Im Ressort angekommen, waren wir uns beide Einig, dass der Preis von umgerechnet zwei Franken gerechtfertigt ist. An seinem Roten Kopf stellte ich fest, dass er das Gewicht und somit den Preis sicher falsch eingeschätzt hatte.
Jetzt endlich Angekommen konnte ich mich in meinem Bungalow einrichten, die Anmeldung für das morgige tauchen machen und das das Material soweit vorbereiten.

Es reichte noch für einen Mittagsschlaf, und dem Blogschreiben, wobei ich feststellen musste, dass das Internet „zur Zeit“, das kann sich hier um Tage handeln, ausgefallen ist und ich meinen Blog offline vorzubereiten hatte.

Donnerstag, 25. Februar 2016

25.02.2016 Manila

Kaum im Zimmer angekommen, machte ich mich sogleich auf den Weg in das, nach angaben der Werbung, grösste Einkaufszenter Asiens.




Es war wirklich gross, jedoch von der Grösse und Auswahl nicht zu vergleichen mit den Einkaufszentren von Bangkok (Bangkok liegt für die Philippinen ja auch nicht in Asien J)
Ich fand jedoch, wie vorgesehen meine Jeans und T-Shirt, mit dem ich mir mein Reisegepäck komplettieren konnte, so das ich auch recht schnell wieder im Zimmer mein verpasster Schlaf nachholen konnte.
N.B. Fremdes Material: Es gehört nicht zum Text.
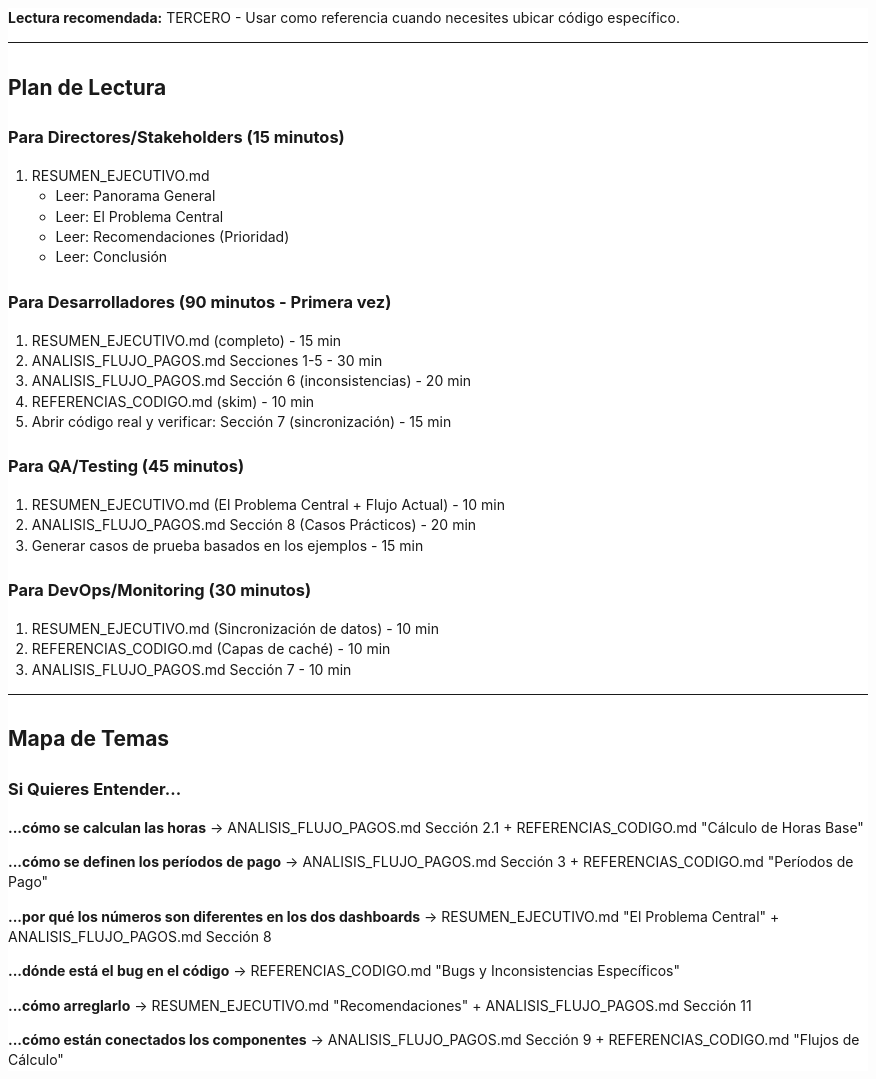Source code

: **Lectura recomendada:** TERCERO - Usar como referencia cuando necesites ubicar código específico.

---

## Plan de Lectura

### Para Directores/Stakeholders (15 minutos)
1. RESUMEN_EJECUTIVO.md
   - Leer: Panorama General
   - Leer: El Problema Central
   - Leer: Recomendaciones (Prioridad)
   - Leer: Conclusión

### Para Desarrolladores (90 minutos - Primera vez)
1. RESUMEN_EJECUTIVO.md (completo) - 15 min
2. ANALISIS_FLUJO_PAGOS.md Secciones 1-5 - 30 min
3. ANALISIS_FLUJO_PAGOS.md Sección 6 (inconsistencias) - 20 min
4. REFERENCIAS_CODIGO.md (skim) - 10 min
5. Abrir código real y verificar: Sección 7 (sincronización) - 15 min

### Para QA/Testing (45 minutos)
1. RESUMEN_EJECUTIVO.md (El Problema Central + Flujo Actual) - 10 min
2. ANALISIS_FLUJO_PAGOS.md Sección 8 (Casos Prácticos) - 20 min
3. Generar casos de prueba basados en los ejemplos - 15 min

### Para DevOps/Monitoring (30 minutos)
1. RESUMEN_EJECUTIVO.md (Sincronización de datos) - 10 min
2. REFERENCIAS_CODIGO.md (Capas de caché) - 10 min
3. ANALISIS_FLUJO_PAGOS.md Sección 7 - 10 min

---

## Mapa de Temas

### Si Quieres Entender...

**...cómo se calculan las horas**
→ ANALISIS_FLUJO_PAGOS.md Sección 2.1 + REFERENCIAS_CODIGO.md "Cálculo de Horas Base"

**...cómo se definen los períodos de pago**
→ ANALISIS_FLUJO_PAGOS.md Sección 3 + REFERENCIAS_CODIGO.md "Períodos de Pago"

**...por qué los números son diferentes en los dos dashboards**
→ RESUMEN_EJECUTIVO.md "El Problema Central" + ANALISIS_FLUJO_PAGOS.md Sección 8

**...dónde está el bug en el código**
→ REFERENCIAS_CODIGO.md "Bugs y Inconsistencias Específicos"

**...cómo arreglarlo**
→ RESUMEN_EJECUTIVO.md "Recomendaciones" + ANALISIS_FLUJO_PAGOS.md Sección 11

**...cómo están conectados los componentes**
→ ANALISIS_FLUJO_PAGOS.md Sección 9 + REFERENCIAS_CODIGO.md "Flujos de Cálculo"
Spät, nach dem ein dunkeln treib mir den Hunger wieder auf die Strasse, wo ich aus Sicherheitsgründen mein Erstes Essen rund um das Hotel suchte.


Nach einem gegrillten Fisch mit viel Reis und zwei Biel zum Spülen verbrachte ich den kurzen Rest des Abends in der Hotel eigenen Bar im 12. Stock. Lange musste ich nicht warten, bis die Müdigkeit  mir den Weg ins Zimmer und in den wohlverdienten Schlaf zeigte.